> Exercise
Present every line of the records below as a Markdown table with two columns, Row and Line, numbering the rows and skipping blank lines. Leave out the pictures.

> Entries provided
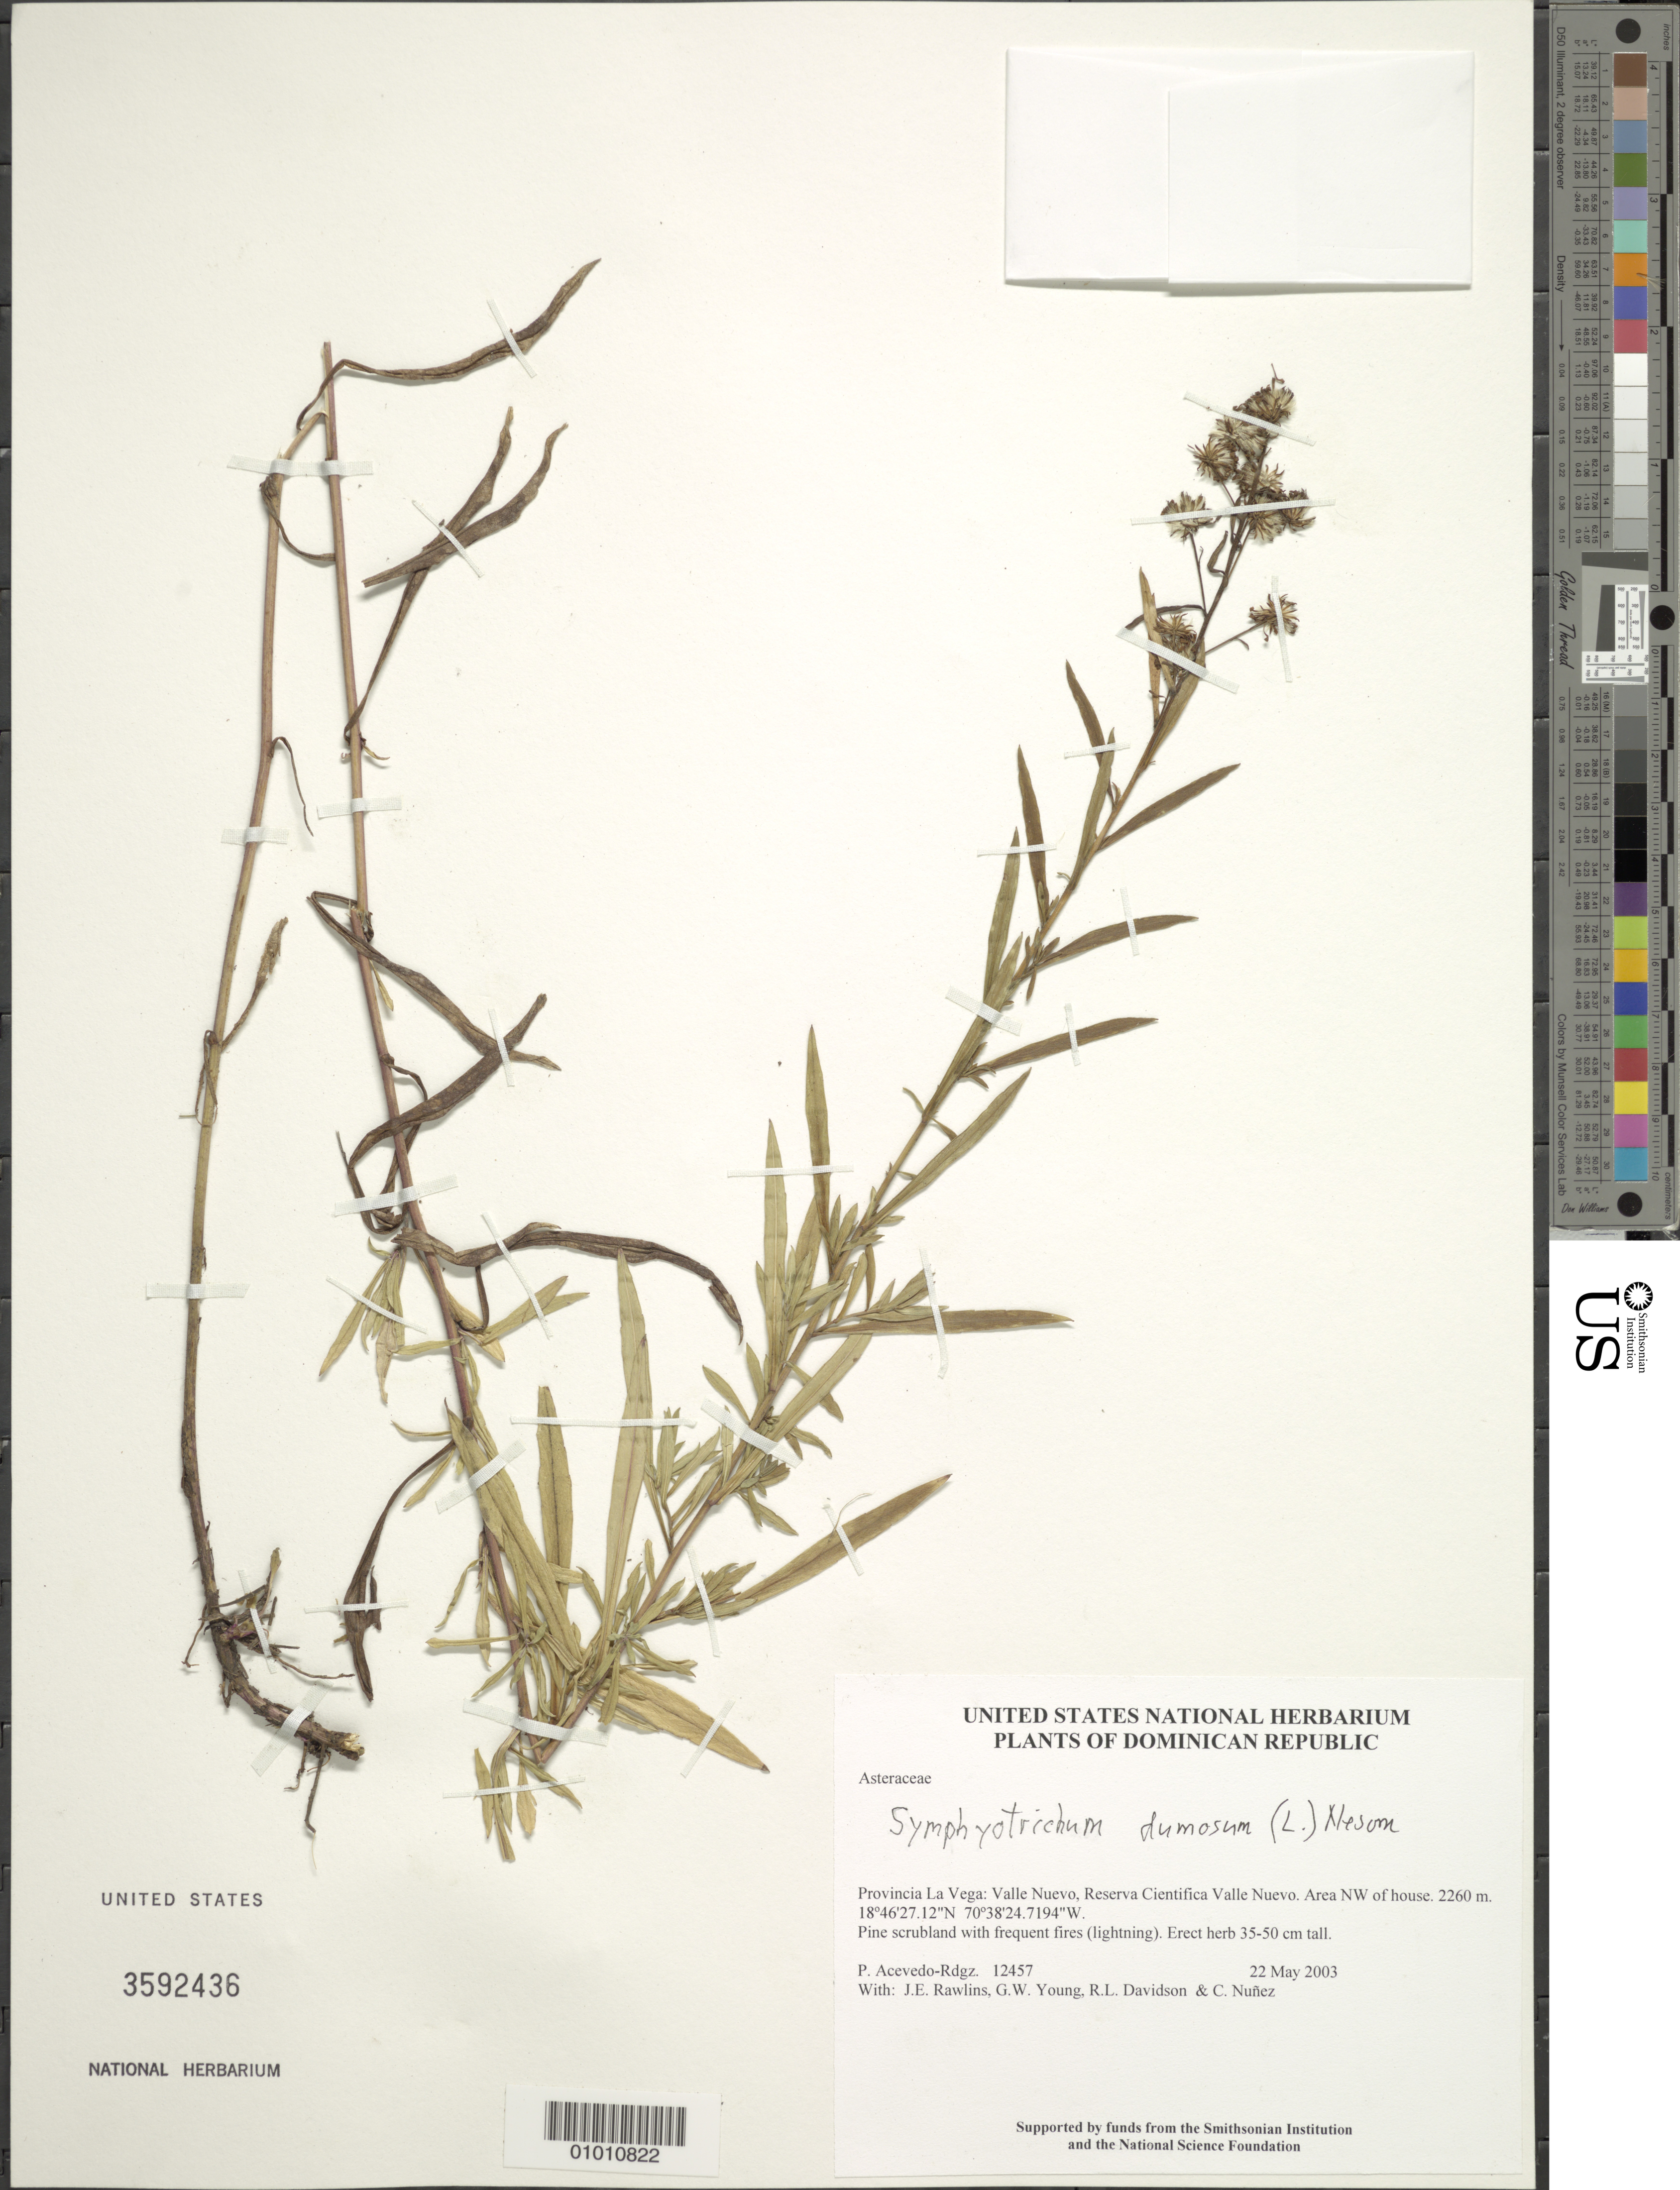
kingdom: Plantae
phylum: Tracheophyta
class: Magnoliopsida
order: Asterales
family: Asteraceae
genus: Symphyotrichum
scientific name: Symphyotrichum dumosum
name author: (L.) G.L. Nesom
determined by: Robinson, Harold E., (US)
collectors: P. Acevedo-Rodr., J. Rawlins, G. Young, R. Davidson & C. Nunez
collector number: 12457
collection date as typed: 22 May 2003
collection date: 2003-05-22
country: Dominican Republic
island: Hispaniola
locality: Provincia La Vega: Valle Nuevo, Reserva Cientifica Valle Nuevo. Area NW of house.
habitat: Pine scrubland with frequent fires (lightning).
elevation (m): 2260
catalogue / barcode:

> Answer in full
| Row | Line |
|---|---|
| 1 | kingdom: Plantae |
| 2 | phylum: Tracheophyta |
| 3 | class: Magnoliopsida |
| 4 | order: Asterales |
| 5 | family: Asteraceae |
| 6 | genus: Symphyotrichum |
| 7 | scientific name: Symphyotrichum dumosum |
| 8 | name author: (L.) G.L. Nesom |
| 9 | determined by: Robinson, Harold E., (US) |
| 10 | collectors: P. Acevedo-Rodr., J. Rawlins, G. Young, R. Davidson & C. Nunez |
| 11 | collector number: 12457 |
| 12 | collection date as typed: 22 May 2003 |
| 13 | collection date: 2003-05-22 |
| 14 | country: Dominican Republic |
| 15 | island: Hispaniola |
| 16 | locality: Provincia La Vega: Valle Nuevo, Reserva Cientifica Valle Nuevo. Area NW of house. |
| 17 | habitat: Pine scrubland with frequent fires (lightning). |
| 18 | elevation (m): 2260 |
| 19 | catalogue / barcode: |